The audience here was different (mostly students, not academics and policymakers), but the basic message (somewhat to my surprise) ended up being very much on the same topic: what restrictions is open facing, after 25 years of operating (mostly) without government-issued rules?

For the students, I started with a bit of past history: why do we share so much? How did we end up with a rule that says, in essence, “anyone must be able to use this for anything”? And then I fast-forwarded to the present–where lots of people are pushing back on that freedom. Regular readers of the Tidelift blog will be familiar with many of the themes in the lecture, from ethical licensing to security mandates. And after the talk, student questions jumped on another theme I didn’t mention but that they were quite curious about: the intersection of commercial use and open source.

Despite the familiarity, as I wrote my slides a recurring theme kept jumping out: we’re moving from an age where the open source community argued amongst ourselves about restrictions on commerce and ethics, to an age where governments aggressively impose these restrictions on our community. That’s a massive change that I don’t think we’ve yet reckoned with—and will absolutely shape the world these CompSci students graduate into.

From the lecture hall to reality

It would be nice if these topics were hypotheticals to be discussed just in lecture halls. Instead, the tension is happening out in the wild, and may come to a head this year.

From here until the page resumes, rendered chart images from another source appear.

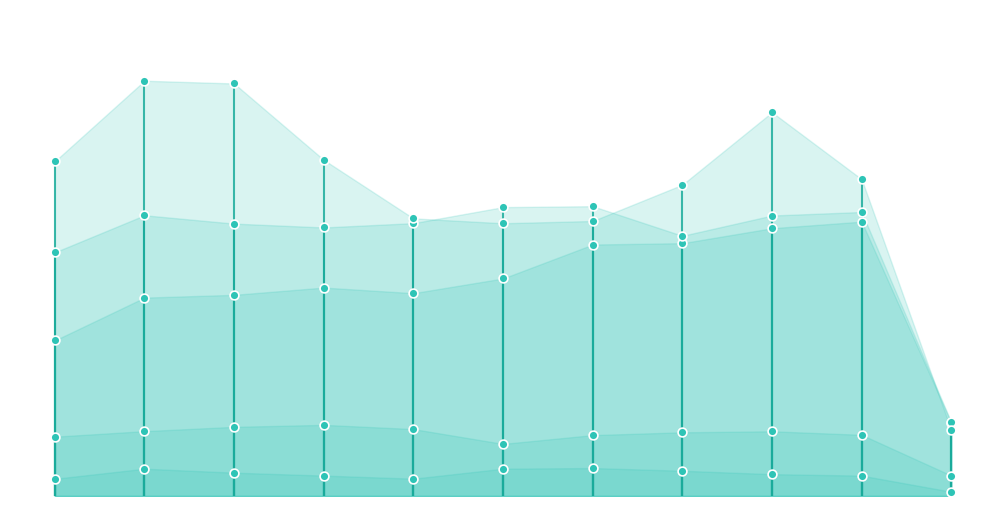

Which series contains the lowest Y value?

Homicide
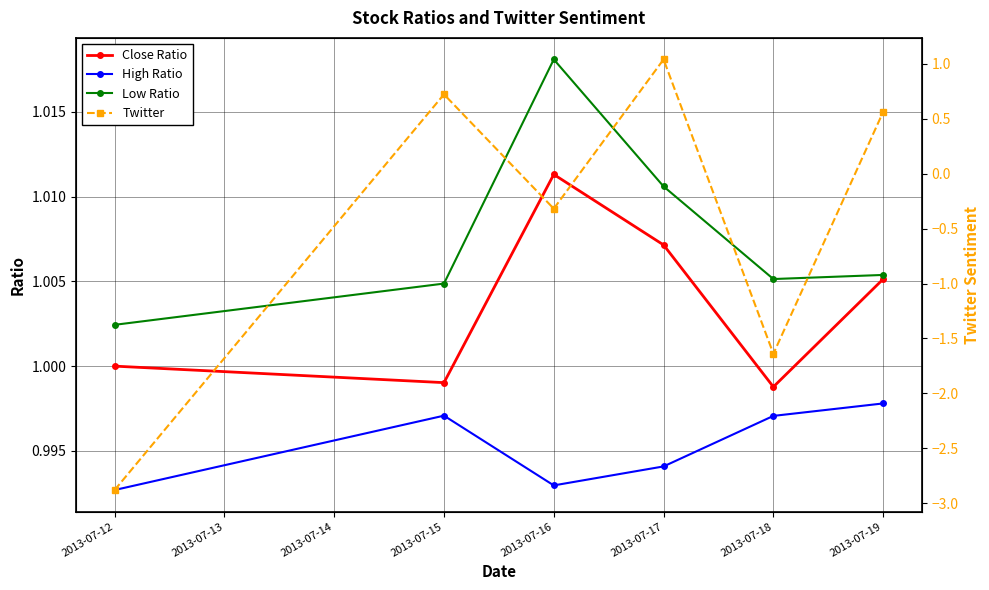

True or false: Low Ratio and High Ratio cross at least once.

False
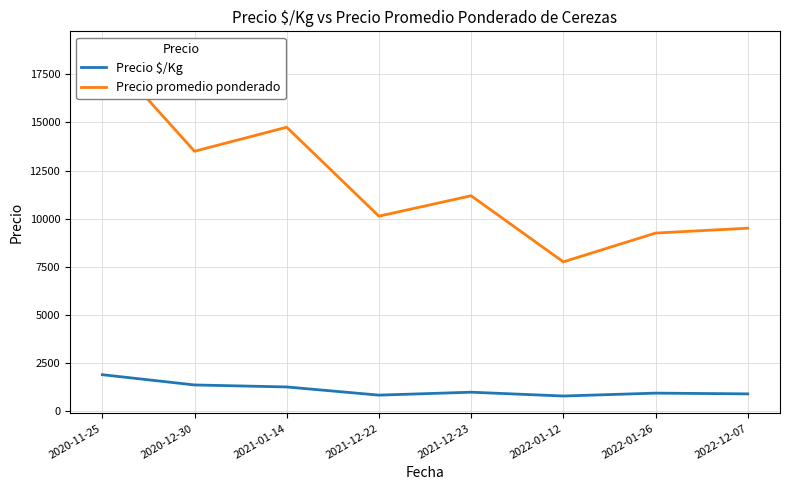

List the labels in order of Precio promedio ponderado value, largest first.

2020-11-25, 2021-01-14, 2020-12-30, 2021-12-23, 2021-12-22, 2022-12-07, 2022-01-26, 2022-01-12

Open source communities are actively discussing how to handle use restrictions in AI. The Open Source Initiative recently published an 0.0.5 revision of their “Open Source AI” definition, and Creative Commons and Open Future Europe have launched a consultation on creativity and AI as well

On the other side, as we’ve documented on the Tidelift blog, new restrictions are constantly coming down the pipe from governments. These have not yet had much bite, but it seems clear that they will only ratchet up from here. We’ll do our best to keep you updated on new government regulation impacting open source via our government open source cybersecurity resource center and I’ll continue to bring you the perspectives on the developments I find most interesting and impactful here on the Tidelift blog.